Let $x \in X$ be such that $f(x) \ne g(x)$.  Since $Y$ is $T_2$, there are open sets $U_\alpha \ni f(x)$ and $V_\alpha \ni g(x)$ such that $U_\alpha \cap O_\alpha=V_\alpha \cap O_\alpha=\varnothing$ for all $\alpha \in A$ where $A$ is the set indexing the points of $f(C)=g(C)$, and $O_\alpha$ is an open set containing $x_\alpha \in f(C)=g(C)$.  Let $U:=\displaystyle\bigcap_{\alpha \in A} U_\alpha$ and $V:=\displaystyle\bigcap_{\alpha \in A} V_\alpha$.  Then $U \cap f(C)=V \cap f(C)=\varnothing$.  Therefore, since $f,g$ are continuous, $f^{-1}(U)$ and $g^{-1}(V)$ are open sets in $X$ disjoint from $C$.  Since $X\setminus A$ is the union of such open sets, it is open itself and therefore $C$ is closed.
Thanks.
 A: Different argument (assuming you did the exercise in the link before):  
If $f,g:X\to Y$ are continuous and $Y$ is Hausdorff then by a closed graph theorem we have that $G_f=\{(x,f(x)):x\in X\}$ and $G_g=\{(x,g(x)) : x\in X\}$ are closed in $X\times Y$; therefore, $G_g\cap G_f = \{(x,f(x) ):x\in X , f(x)=g(x)\}$ is closed as well.  But $F:X\to X\times Y$ given by $F(x)=(x,f(x))$ is continuous , whence $F^{-1}(G_f\cap G_g)=\{x : f(x)=g(x)\}$ is closed in $X$.
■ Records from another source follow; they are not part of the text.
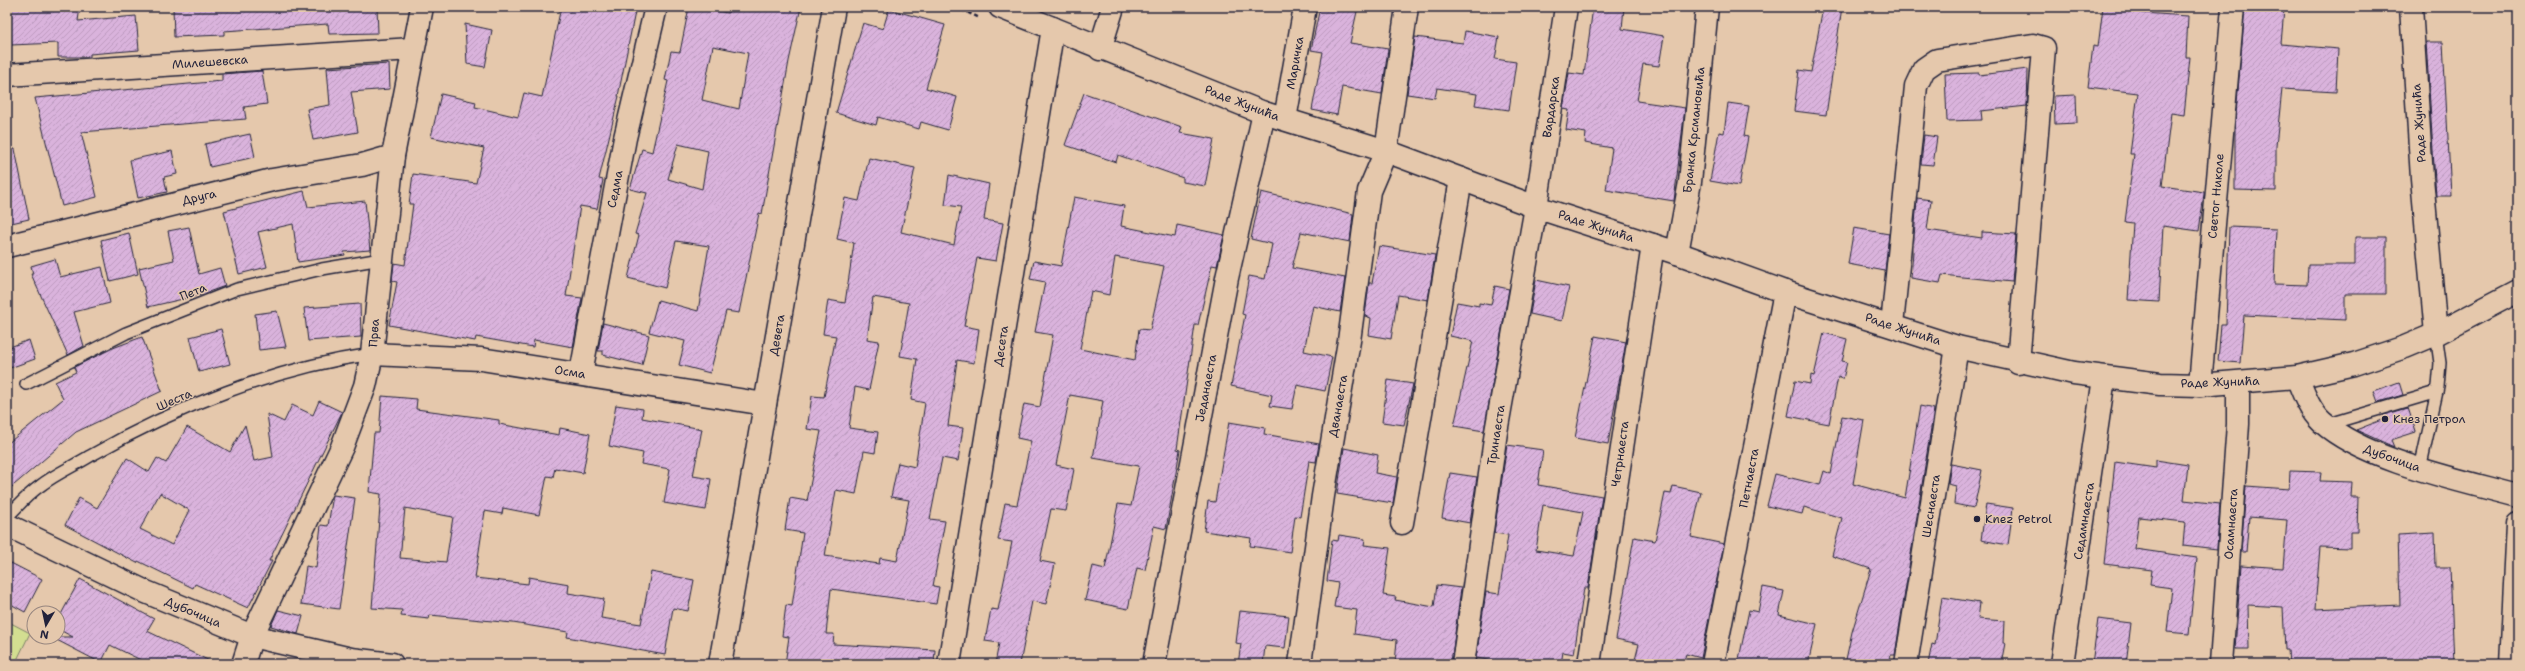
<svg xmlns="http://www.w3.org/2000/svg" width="2525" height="671" font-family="'Shantell Sans',sans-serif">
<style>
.grass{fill:#d3de91;stroke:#7a8066}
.building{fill:url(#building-hatch);stroke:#22223b;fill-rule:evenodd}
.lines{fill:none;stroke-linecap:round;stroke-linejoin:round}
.lane-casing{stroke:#22223b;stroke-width:14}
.street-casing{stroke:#22223b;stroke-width:25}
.secondary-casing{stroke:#22223b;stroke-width:25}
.path{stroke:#22223b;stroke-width:2.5;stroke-dasharray:4 3;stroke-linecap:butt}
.lane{stroke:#e5c8ac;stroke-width:11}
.street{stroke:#e5c8ac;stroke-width:22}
.secondary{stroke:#e5c8ac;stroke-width:22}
.poi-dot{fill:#22223b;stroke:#e5c8ac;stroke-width:1.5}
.labels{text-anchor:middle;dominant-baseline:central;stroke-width:3;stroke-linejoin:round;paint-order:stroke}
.street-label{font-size:12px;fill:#22223b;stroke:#e5c8ac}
.poi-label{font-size:12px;fill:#22223b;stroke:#e5c8ac;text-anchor:start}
</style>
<defs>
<pattern id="building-hatch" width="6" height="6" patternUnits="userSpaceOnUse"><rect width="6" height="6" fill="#dab3dc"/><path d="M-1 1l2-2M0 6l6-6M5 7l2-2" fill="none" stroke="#bb9abe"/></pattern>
</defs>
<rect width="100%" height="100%" fill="#e5c8ac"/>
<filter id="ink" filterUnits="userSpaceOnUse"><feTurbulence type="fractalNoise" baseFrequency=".025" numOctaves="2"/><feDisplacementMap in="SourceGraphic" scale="8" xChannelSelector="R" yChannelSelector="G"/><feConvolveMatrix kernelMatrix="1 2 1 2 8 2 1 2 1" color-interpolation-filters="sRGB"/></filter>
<g filter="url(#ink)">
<!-- grass -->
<polygon class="grass" points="7,621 30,633 15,664 7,664"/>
<!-- building -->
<g class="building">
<polygon points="9,7 80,7 78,21 136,16 139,50 90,54 90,57 58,57 58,43 11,45"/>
<polygon points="173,7 377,7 378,33 329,34 328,24 224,31 224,35 174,37"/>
<polygon points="561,7 636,7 618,96 619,96 599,179 603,180 597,209 580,206 566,296 582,298 573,347 534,340 533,347 476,337 475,341 389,325 397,282 392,281 394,263 405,265 413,204 409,204 413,174 476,183 484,148 431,137 441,94 476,102 475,107 518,117 524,93 542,97"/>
<path d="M689,7L728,13L729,7H801L789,61L762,214L759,213L739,313L726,311L710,373L679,365L685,341L649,332L658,300L698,311L709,246L676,241L665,288L628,278L639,235L635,234L647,193L630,189L642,149L652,152L668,81L665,80L671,51L680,52ZM713,46L748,53L739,109L702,100ZM678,144L708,151L702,189L668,179Z"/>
<polygon points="1320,7 1358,7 1350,43 1388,49 1382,94 1342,87 1337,115 1312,110 1323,52 1311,50"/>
<polygon points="1593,7 1624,7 1622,29 1664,36 1659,66 1643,64 1637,101 1685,108 1674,201 1606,190 1612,148 1585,143 1586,133 1566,130 1569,110 1563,109 1569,73 1584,75"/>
<polygon points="1823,7 1842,7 1826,115 1794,111 1799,70 1811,72"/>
<polygon points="2103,7 2143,7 2142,13 2188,16 2186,57 2190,57 2184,115 2171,113 2162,186 2204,192 2204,194 2199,231 2163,226 2159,302 2128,300 2133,223 2125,222 2134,154 2130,154 2138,93 2088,87 2093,46 2098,47"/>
<polygon points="2245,7 2284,9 2281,44 2338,49 2336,92 2282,89 2276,146 2276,191 2235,190 2235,126"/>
<polygon points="889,9 945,25 926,88 957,97 948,130 921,122 919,129 878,117 876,125 836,113 863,23 883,29"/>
<polygon points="465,24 492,30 485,67 467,64"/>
<polygon points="1465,31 1499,37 1495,59 1516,62 1509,110 1475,105 1477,94 1437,88 1435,98 1407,94 1415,37 1463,43"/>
<polygon points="2426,42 2443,42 2451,196 2436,196"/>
<polygon points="389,64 390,89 351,92 358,132 313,140 307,109 330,105 327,68"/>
<polygon points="2028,69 2027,106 1981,111 1982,120 1947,121 1945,74 1979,73 1979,75"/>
<polygon points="262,71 267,104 244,107 246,119 81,132 97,197 62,206 35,98 222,81 222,74"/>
<polygon points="1084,93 1182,127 1180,133 1214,139 1205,186 1183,182 1183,178 1118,155 1116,162 1065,145"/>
<polygon points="2076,95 2077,123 2055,124 2054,96"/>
<polygon points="1728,103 1749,106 1744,136 1748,137 1739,186 1710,181 1719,132 1724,133"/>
<polygon points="250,134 255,157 210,167 205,144"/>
<polygon points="1924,135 1937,137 1933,165 1921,164"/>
<polygon points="15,149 29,219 7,224 7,150"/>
<polygon points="172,151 177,174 164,177 167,192 138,198 130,160"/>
<path d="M869,158L915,168L901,232L954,245L961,207L945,205L949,175L989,184L984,220L1003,223L996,261L977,258L964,326L979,329L974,363L957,360L948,426L963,428L958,461L942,458L930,519L945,521L933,586L939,587L936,604L831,589L826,634H834L833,644L935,650L934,664H785L789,637L782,636L786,605L792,606L803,533L785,530L790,498L807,501L821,431L807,429L812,396L824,397L836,336L823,334L828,300L845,303L854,243L837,239L845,198L859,201ZM873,297L909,303L900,356L917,359L911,400L925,403L915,467L898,463L891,497L909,500L897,561L880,558L879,564L825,556L836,490L856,494L864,451L875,453L878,432L849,428L855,387L869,390L879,341L867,339Z"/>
<polygon points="304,191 308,207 365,201 370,250 344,252 345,255 298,262 293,224 258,232 267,267 239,274 224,211"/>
<polygon points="1261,192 1353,214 1350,242 1301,232 1292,268 1345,278 1340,312 1313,306 1304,351 1332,357 1325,391 1297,385 1292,409 1270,406 1272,395 1231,386 1245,315 1242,314 1249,276 1265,279 1272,244 1251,239"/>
<path d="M1074,197L1124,206L1121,226L1175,237L1177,225L1224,235L1217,266L1212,265L1198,325H1195L1177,449L1180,450L1166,529L1154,526L1145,570L1137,568L1128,609L1085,600L1093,566L1105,569L1118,504L1131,506L1139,466L1093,458L1103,401L1070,395L1056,465L1074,469L1066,511L1051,509L1040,561L1055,564L1046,604L1032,601L1020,664H995L999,643L985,641L991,609L998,610L1012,542L998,540L1005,503L1017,505L1031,441L1017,438L1024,404L1040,407L1053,335L1035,332L1045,282L1030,279L1034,261L1061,266ZM1115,257L1164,266L1150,330L1139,329L1135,360L1080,349L1091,291L1109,295Z"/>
<polygon points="1917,198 1931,200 1927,230 1982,238 1982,232 2016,234 2012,282 1942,275 1940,283 1911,278"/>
<polygon points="189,227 199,274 220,268 225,286 200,295 148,307 139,268 174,260 168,231"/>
<polygon points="2229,227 2276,229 2274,284 2307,285 2308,265 2355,265 2355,237 2386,237 2386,294 2345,294 2345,320 2244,315 2240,363 2218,361 2221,324 2226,324"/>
<polygon points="1854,228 1889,234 1885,271 1848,264"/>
<polygon points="129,233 138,274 110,281 101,240"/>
<polygon points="1379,246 1435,255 1428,300 1398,295 1391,339 1369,335 1371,318 1365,316 1369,283 1372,283"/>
<polygon points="55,259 60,277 102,267 110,303 74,312 84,346 68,355 31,274 33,274 31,266"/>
<polygon points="1536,280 1569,287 1562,321 1530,314"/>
<polygon points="1495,286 1509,289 1484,431 1454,426 1473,341 1450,336 1457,302 1479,306 1479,303 1491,305"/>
<polygon points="360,304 361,337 308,341 304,308"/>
<polygon points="277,311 286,347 259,350 255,314"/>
<polygon points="603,323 649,335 642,365 603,355 603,351 598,351"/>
<polygon points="221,329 230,364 199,372 190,337"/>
<polygon points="1824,333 1847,339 1842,361 1847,362 1843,379 1838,377 1829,424 1788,416 1795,381 1810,384 1811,375 1814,376"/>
<polygon points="1595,336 1626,342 1608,444 1575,438"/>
<polygon points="142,337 162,391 76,432 7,491 7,444 63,399 55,382 76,372 74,367 113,348"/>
<polygon points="29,340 35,359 7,369 7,348"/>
<polygon points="1388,380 1413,384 1404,425 1382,422"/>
<polygon points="2399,382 2403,395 2378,402 2374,391"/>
<path d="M382,396L417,399L416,409L499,420V424L559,435L560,428L590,434L583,473L555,468L553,477L547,476L539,515L503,508L502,514L485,511L475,578L528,584L529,577L569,584L568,593L604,599L601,618L641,624L651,572L694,580L688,611L673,608L665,655L567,637L568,632L513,623L430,615L429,619L401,616L402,610L372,608L381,494L369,492L374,433H379ZM405,508L453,517L446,562L400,558Z"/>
<path d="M319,401L342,412L269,561H272L248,608L195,584L193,588L138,561L137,563L65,525L79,498L97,508L127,458L149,472L157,458L166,463L187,427L230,452L245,425L254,461L273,457L267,414L284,422L292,405L313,415ZM160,493L189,510L172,545L140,529Z"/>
<polygon points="616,405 643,409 642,418 702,429 693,476 711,479 706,510 664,503 670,469 641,464 643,453 609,446"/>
<polygon points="1920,406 1934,409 1895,655 1891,655 1889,664 1845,664 1852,632 1871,569 1832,556 1842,518 1804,507 1802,514 1767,506 1775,474 1820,485 1824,471 1831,474 1842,416 1864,420 1853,484 1905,498"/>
<polygon points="2408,408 2416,432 2391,440 2394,447 2356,430 2384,419 2383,415"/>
<polygon points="1229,422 1265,428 1264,434 1319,444 1316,462 1309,461 1300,517 1295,516 1290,552 1250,546 1251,538 1204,531 1208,501 1215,502"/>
<path d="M1507,445L1543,450L1538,485L1602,496L1588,588H1584L1574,654L1563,652L1561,664H1513L1476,658L1486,592L1499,594L1508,535L1494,533ZM1543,505L1583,512L1574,556L1536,550Z"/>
<polygon points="1344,448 1378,455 1375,473 1397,477 1393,503 1337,494"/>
<polygon points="2156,460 2188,465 2184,500 2220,504 2217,549 2183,545 2185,522 2139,517 2135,549 2197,558 2189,634 2167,632 2172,588 2150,585 2152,570 2104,564 2115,462 2156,468"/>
<polygon points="1951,464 1982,470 1974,508 1954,504 1956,486 1948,484"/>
<polygon points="2290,471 2321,472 2320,481 2352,482 2351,497 2358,497 2357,532 2350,532 2350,548 2320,547 2315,609 2400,605 2398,535 2435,533 2436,567 2450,567 2454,664 2402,664 2402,661 2289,664 2288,650 2285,650 2283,607 2248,605 2249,649 2235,649 2241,565 2283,568 2287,520 2249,517 2246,552 2241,552 2246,486 2289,489"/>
<polygon points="1450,473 1477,477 1470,523 1442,518"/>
<polygon points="1673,486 1701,492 1691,537 1724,544 1701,658 1686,654 1683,664 1634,664 1639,644 1616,639 1634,537 1655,541 1665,493 1671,494"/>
<polygon points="333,495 355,498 339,609 301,604 306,566 316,568 321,525 328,526"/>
<polygon points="1986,504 2013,508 2008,545 1981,540"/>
<polygon points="1339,535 1365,539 1364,545 1390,548 1383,595 1396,597 1395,600 1434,607 1437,585 1461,588 1451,664 1395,664 1397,640 1354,634 1357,610 1334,607 1338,583 1327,581 1332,540 1338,541"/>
<polygon points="7,561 42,579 25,612 7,602"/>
<polygon points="80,579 154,619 147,631 216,664 149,664 110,645 101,663 51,637 73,637 58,629 58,620"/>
<polygon points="1763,587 1784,591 1779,615 1817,624 1808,664 1738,664 1749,610 1758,612"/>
<polygon points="1942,597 1980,603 1978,619 2004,621 2003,643 2005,643 2001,664 1928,664 1932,644 1935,645"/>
<polygon points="278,610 303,616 298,634 271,626"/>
<polygon points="1240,611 1289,616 1285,648 1265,646 1263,664 1238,664 1241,644 1236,643"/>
<polygon points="2098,619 2131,623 2126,664 2092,664"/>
</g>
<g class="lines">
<!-- lane casing -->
<g class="lane-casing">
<g id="lane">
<polyline points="26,384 126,333 237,289 322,269 381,259"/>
<polyline points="2326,425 2437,392"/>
<polyline points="2420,469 2438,387 2440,363 2436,334"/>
<path d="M7,517C18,506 28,494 40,486C55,474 74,466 90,456C176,407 274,368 372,354"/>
</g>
</g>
<!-- street casing -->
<g class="street-casing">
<g id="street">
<polyline points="2411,7 2422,178 2436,334"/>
<polyline points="1100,49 1113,7"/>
<polyline points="7,75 412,49"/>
<polyline points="1285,119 1305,7"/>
<polyline points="7,246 272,180 362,165 393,156"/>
<polyline points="1677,253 1690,182 1707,7"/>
<polyline points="1892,325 1916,86 1924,69 1937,60 2033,45 2044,48 2018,363"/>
<polyline points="372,354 481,359 765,404"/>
<polyline points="581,373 625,138 656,7"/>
<path d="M2297,377C2303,392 2309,410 2322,422C2366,461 2460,480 2518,496"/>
<polyline points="2200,385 2233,7"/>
<polyline points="1402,523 1461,179"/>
<polyline points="243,664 252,636 342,447 365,386 372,354 393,156 422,7"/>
<polyline points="949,664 1053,28"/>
<polyline points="1154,664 1227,278 1264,113"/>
<polyline points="1300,664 1323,496 1349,341 1369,191 1386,151 1407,7"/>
<polyline points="1463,664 1496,432 1536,207 1566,7"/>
<polyline points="1589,664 1653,245"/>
<polyline points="1713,664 1785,292"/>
<polyline points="1906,664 1957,347"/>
<polyline points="2062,664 2104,378"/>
<polyline points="2221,664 2238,424 2238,383"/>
<polyline points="2511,664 2518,524"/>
</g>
</g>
<!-- secondary casing -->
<g class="secondary-casing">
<g id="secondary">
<polyline points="1000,7 1264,113 1386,151 1536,207 1677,253 1785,292 1957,347 2074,373 2160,384 2200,385 2297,377 2354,364 2405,347 2436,334 2518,291"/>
<polyline points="7,525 146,592 252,636 351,659 392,664"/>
<polyline points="720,664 834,7"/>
</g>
</g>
<!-- path -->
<polyline class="path" points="955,7 980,18"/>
<!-- lane -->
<use href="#lane" class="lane"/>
<!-- street -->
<use href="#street" class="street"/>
<!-- secondary -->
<use href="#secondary" class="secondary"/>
</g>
</g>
<!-- markers -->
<g class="poi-dot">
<circle cx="2385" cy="419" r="4"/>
<circle cx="1977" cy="519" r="4"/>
</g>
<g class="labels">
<!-- street labels -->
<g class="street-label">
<text transform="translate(210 62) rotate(-4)">Милешевска</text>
<text transform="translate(1295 63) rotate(-80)">Маричка</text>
<text transform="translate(1242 103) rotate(21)">Раде Жунића</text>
<text transform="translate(1551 107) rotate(-82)">Вардарска</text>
<text transform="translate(2419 123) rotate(-94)">Раде Жунића</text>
<text transform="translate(1694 130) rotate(-84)">Бранка Крсмановића</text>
<text transform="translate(615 189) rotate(-79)">Седма</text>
<text transform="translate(2216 196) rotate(-85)">Светог Николе</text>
<text transform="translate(199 197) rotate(-13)">Друга</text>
<text transform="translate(1596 226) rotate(18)">Раде Жунића</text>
<text transform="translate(193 292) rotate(-22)">Пета</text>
<text transform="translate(1903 329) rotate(18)">Раде Жунића</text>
<text transform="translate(374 333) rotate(-86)">Прва</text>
<text transform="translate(777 335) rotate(-80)">Девета</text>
<text transform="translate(1001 346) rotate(-81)">Десета</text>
<text transform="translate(570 372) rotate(9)">Осма</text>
<text transform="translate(2220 382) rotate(-2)">Раде Жунића</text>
<text transform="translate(1206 388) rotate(-79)">Једанаеста</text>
<text transform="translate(174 400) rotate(-24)">Шеста</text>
<text transform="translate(1338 406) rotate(-80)">Дванаеста</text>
<text transform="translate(1496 435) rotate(-81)">Тринаеста</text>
<text transform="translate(1620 454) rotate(-82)">Четрнаеста</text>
<text transform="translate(2392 458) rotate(20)">Дубочица</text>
<text transform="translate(1749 478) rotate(-79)">Петнаеста</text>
<text transform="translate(1931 506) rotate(-81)">Шеснаеста</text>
<text transform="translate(2084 521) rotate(-81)">Седамнаеста</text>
<text transform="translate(2231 524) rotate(-86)">Осамнаеста</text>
<text transform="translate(193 612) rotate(23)">Дубочица</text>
</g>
<!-- poi labels -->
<g class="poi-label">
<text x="2393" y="419">Кнез Петрол</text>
<text x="1985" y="519">Knez Petrol</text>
</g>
</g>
<!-- margin -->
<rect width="2525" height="671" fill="none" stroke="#e5c8ac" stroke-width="24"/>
<rect x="12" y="12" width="2501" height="647" fill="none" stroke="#22223b" stroke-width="1.5" filter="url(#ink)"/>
<!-- north arrow -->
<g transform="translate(46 625) rotate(189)"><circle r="19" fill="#e5c8ac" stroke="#97867f"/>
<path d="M0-3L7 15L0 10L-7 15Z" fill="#22223b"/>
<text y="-6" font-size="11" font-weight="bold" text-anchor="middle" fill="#22223b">N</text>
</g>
</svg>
A: If $f,g \colon X \to Y$ are continuous, then $(f,g)\colon X\to Y\times Y$ is continuous. The set $\{x\colon f(x) = g(x) \}$ is the counter-image by means of $(f,g)$ of the diagonal $\Delta = \{ (y,y) \colon y\in Y\}$ of $Y\times Y$. So it is enough to check that the diagonal is a closed set. 
Let's prove that any point $(x,y)\not \in \Delta$ has a neighborhood which does not intersect $\Delta$. In fact Hausdorff property of $Y$ states that $x$ and $y$ (being different points) have two non overlapping neighbourhoods $U$, $V$. Hence $U\times V$ is a neighbourhood of $(x,y)$ not touching $\Delta$.